TL;DR
- Hyperscan and re2 are 24x to 40x faster than the default Go regexp library and use 7x less memory
- Hyperscan and re2’s performance with this specific set of patterns and test data were fairly comparable, with re2 being up to 1.4x faster than hyperscan.
Skip below to the results, otherwise read on to learn more about our specific use case.
Context
At Nightfall, our mission is to detect sensitive data. Today, we detect 50+ types of sensitive data, including social security numbers, API keys, street addresses, and more. Practically, this means building a content inspection pipeline that can:
- Ingest arbitrary file types, whether they are plain text, zip files, or jpegs, through our public API and various SaaS integrations like Slack or GDrive
- Scan terabytes of data to identify sensitive information
- Deliver actionable results to our customers without giving them alert fatigue
But how do we identify sensitive information in arbitrary text data?
The answer is: it’s complicated. At a high level, we use (a) purely ML based NLP models and (b) a combination of machine learning techniques, validation heuristics, and regular expressions. This post will focus on how we optimized the regular expression use case of approach (b) to detecting sensitive information.
We start off by filtering the input data by running it through a list of hard-coded regexes to pull out the data most likely to be sensitive. This step is critical for scanning data at scale because it limits the data we run through computationally expensive ML models. For instance, if we are scanning a long history of chat messages between a customer support agent and a customer to see if any sensitive information like credit card numbers were leaked, we can use regexes to pull out only the chat messages with 16 digit numbers to limit the data we feed to our ML models, which make the final decision.
We initially used the Go standard library regexp package for our regular expression needs, but as we scaled we quickly ran into bottlenecks in speed and resource utilization. To better handle this increasing scale, we began investigating alternative regex libraries. We started by benchmarking other regular expression libraries, notably Google’s re2 and Intel’s hyperscan.
Benchmark Setup
Our benchmark used three file sizes that represent typical input: 10 KB, 100 KB, and 500 KB. The files were made up of generated random English dictionary words with numbers up to 16 digits sprinkled in 10% of the time to simulate potential identifiers like credit card numbers. Here’s an example snippet from one of the files:
...surmise internalness svelte multiloquent bel predevelop uncheck transparence intellectual oakenshaw 2259010711233889 provostship loosestrife...
We benchmarked three regex libraries: regexp, intel/hyperscan, and google/re2. The regexp library is native to Go, hyperscan is written in C, and re2 is written in C++. We used an open-source Go binding package for hyperscan, and we wrote our own bindings for re2.

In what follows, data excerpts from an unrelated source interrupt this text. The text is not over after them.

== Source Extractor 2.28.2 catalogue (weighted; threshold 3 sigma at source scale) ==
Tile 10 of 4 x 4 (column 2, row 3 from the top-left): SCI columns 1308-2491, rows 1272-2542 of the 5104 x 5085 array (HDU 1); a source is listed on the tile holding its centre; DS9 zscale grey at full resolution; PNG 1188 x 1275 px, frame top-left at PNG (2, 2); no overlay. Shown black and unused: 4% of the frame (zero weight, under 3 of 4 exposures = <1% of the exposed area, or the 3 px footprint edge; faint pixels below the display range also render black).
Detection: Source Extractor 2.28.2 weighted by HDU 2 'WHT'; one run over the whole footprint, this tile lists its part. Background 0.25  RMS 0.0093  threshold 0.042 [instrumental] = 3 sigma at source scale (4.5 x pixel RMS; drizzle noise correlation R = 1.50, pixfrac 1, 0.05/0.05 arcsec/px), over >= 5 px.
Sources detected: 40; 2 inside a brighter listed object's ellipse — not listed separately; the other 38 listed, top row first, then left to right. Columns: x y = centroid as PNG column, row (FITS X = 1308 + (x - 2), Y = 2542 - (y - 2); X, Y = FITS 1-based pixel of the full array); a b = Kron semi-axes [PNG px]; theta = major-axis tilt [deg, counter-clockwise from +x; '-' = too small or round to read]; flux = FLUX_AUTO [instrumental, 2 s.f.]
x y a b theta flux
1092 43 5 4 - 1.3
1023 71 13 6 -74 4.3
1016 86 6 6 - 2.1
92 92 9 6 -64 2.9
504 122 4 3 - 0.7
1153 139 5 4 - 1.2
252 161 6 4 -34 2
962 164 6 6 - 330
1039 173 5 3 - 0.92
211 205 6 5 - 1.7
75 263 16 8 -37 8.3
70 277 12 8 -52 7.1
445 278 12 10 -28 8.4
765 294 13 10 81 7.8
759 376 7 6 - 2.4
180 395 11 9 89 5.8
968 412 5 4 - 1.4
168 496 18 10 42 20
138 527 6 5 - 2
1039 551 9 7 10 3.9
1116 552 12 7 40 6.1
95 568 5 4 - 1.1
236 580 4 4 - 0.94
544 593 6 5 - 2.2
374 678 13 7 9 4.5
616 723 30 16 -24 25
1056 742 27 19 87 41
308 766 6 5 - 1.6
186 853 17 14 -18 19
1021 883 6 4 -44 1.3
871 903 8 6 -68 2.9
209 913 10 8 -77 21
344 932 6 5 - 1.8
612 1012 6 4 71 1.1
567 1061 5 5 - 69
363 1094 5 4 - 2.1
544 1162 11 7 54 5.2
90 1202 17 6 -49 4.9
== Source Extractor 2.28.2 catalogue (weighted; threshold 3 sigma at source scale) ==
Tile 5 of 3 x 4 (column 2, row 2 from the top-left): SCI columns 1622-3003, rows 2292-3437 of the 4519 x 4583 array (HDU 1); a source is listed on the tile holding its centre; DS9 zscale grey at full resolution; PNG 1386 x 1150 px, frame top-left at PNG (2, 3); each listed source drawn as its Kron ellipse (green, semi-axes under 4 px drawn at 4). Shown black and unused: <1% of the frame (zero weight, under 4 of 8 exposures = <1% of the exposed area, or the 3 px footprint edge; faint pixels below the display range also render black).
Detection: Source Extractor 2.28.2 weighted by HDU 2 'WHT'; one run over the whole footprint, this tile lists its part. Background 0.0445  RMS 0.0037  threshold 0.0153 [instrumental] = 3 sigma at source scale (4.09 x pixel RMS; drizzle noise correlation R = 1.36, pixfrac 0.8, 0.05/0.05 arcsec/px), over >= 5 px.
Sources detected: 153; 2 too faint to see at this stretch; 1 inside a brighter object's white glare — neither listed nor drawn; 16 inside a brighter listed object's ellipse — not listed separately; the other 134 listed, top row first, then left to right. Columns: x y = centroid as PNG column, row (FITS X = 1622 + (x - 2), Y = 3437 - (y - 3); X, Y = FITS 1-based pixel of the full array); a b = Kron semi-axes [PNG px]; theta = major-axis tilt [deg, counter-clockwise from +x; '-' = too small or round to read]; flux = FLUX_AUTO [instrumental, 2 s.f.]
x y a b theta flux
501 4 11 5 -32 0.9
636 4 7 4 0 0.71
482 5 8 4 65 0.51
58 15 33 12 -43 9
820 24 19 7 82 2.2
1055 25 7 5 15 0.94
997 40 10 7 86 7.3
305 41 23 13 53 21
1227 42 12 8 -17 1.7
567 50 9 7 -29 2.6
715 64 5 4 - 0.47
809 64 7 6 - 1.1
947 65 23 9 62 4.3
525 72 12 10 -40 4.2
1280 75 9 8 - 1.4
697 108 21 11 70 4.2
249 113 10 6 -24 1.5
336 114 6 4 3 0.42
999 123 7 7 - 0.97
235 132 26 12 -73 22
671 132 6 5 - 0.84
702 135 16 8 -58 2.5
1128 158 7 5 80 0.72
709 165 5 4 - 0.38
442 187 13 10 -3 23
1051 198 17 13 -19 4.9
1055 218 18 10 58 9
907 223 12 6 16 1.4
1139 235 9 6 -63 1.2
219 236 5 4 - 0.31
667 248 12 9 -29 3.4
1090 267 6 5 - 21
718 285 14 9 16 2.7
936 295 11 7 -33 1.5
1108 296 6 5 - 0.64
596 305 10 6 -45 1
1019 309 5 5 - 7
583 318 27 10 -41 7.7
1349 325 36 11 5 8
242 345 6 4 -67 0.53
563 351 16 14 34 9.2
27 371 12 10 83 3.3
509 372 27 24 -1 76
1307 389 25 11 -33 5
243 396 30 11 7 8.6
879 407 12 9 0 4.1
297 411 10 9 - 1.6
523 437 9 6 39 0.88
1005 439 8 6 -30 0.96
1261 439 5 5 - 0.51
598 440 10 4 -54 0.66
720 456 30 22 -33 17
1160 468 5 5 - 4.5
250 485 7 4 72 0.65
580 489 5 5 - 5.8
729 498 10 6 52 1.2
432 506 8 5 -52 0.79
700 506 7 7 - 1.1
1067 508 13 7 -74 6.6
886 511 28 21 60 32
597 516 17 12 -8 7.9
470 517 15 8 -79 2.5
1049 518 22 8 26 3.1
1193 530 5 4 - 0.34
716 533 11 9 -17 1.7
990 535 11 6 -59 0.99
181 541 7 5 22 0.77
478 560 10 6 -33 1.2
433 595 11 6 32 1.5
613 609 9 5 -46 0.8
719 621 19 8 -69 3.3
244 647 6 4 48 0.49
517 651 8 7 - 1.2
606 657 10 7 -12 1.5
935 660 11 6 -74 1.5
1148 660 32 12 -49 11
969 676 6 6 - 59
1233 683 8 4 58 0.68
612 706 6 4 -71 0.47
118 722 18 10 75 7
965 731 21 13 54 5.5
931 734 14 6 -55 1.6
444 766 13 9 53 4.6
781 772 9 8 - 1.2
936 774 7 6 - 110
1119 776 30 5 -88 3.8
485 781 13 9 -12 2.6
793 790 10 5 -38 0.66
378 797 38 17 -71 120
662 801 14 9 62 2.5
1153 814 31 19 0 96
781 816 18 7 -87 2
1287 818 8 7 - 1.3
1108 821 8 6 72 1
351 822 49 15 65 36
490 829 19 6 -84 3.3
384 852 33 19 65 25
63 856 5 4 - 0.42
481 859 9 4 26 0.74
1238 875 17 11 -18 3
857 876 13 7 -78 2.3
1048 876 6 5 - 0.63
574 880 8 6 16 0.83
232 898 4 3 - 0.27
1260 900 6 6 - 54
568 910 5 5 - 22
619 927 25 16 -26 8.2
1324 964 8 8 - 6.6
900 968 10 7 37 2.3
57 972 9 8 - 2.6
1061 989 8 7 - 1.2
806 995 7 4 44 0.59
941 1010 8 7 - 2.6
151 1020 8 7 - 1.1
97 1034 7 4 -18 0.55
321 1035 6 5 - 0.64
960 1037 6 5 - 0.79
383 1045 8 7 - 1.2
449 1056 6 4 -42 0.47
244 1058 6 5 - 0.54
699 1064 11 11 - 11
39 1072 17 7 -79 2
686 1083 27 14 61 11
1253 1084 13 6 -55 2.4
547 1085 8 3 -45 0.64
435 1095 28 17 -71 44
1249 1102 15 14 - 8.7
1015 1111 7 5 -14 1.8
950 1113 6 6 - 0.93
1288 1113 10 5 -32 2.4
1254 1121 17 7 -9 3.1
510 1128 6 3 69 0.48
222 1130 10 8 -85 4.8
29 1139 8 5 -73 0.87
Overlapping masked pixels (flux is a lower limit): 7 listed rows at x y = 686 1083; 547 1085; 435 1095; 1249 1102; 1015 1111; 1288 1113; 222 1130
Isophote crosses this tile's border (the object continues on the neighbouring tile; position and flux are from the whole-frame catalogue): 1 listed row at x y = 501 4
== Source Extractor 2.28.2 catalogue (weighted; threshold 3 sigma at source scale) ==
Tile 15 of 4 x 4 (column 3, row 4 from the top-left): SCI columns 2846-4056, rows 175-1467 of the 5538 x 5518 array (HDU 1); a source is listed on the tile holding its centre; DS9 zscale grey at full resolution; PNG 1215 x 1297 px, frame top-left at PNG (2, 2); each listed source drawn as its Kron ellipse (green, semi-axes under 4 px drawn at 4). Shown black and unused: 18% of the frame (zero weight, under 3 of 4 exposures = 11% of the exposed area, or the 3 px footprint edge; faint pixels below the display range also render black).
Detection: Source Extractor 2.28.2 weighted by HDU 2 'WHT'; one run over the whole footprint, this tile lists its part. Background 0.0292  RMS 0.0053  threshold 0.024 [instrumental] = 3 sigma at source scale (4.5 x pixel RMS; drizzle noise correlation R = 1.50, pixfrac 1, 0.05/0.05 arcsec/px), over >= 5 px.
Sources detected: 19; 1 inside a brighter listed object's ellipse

Each benchmark loaded the test input file into memory, ran 47 regex patterns against the input, and stored the resulting matches. Both hyperscan and re2 support pre-compiling all 47 regex patterns while regexp did not. Therefore, hyperscan and re2 benchmark functions were able to scan all the regexes in one pass with a single function call. Because the regexp library does not support matching multiple regex patterns at once, we had to run each regex pattern individually with a goroutine for each pattern.
The benchmarks were run on a 2019 16-inch Macbook Pro with 2.6 GHz 6-Core Intel Core i7 processor, 16 GB 2667 MHz DDR4 of memory, and an AMD Radeon Pro 5300M 4 GB graphics card using go test -bench . -benchmem. My Go OS is darwin and Go Arch is amd64. This command runs the benchmarks multiple times automatically until they converge into a consistent speed so that they are resilient to any variations in performance that may be due to other programs running in the background.
The speed comparison should be an apples-to-apples comparison for the most part. The memory usage comparison, however, isn’t quite the same. For instance, re2 returns all the matches back at once while hyperscan returns them one at a time with a callback function.
Re2 returns a []Matches.
type Range struct { Start int, End int}
type Matches struct { Index int, Ranges []Range}
Hyperscan returns the arguments from the following callback. In this benchmark, I manually constructed a map[uint][]match stored matches as they were returned.
Hyperscan returns ranges with this callback function.
func(id uint, from, to uint64, flags uint, context interface{}) error
Benchmark Results
Conclusions
The default Go regexp library was definitely the slowest and most memory intensive. re2 and hyperscan were about 30x to 40x faster and used up to 7x less memory.
Hyperscan and re2’s speed were quite similar with re2 being 1.12x to 1.4x faster depending on the file size. As file size increased, the speed gap between them narrowed
Hyperscan typically used around 2.7x to 3.9x the memory as re2. Also note that re2 returns all matches while hyperscan returns each match in a callback function, which may or may not better suit your use case. Hyperscan is also optimized for Intel processors, so running these benchmarks on a different CPU would also affect results.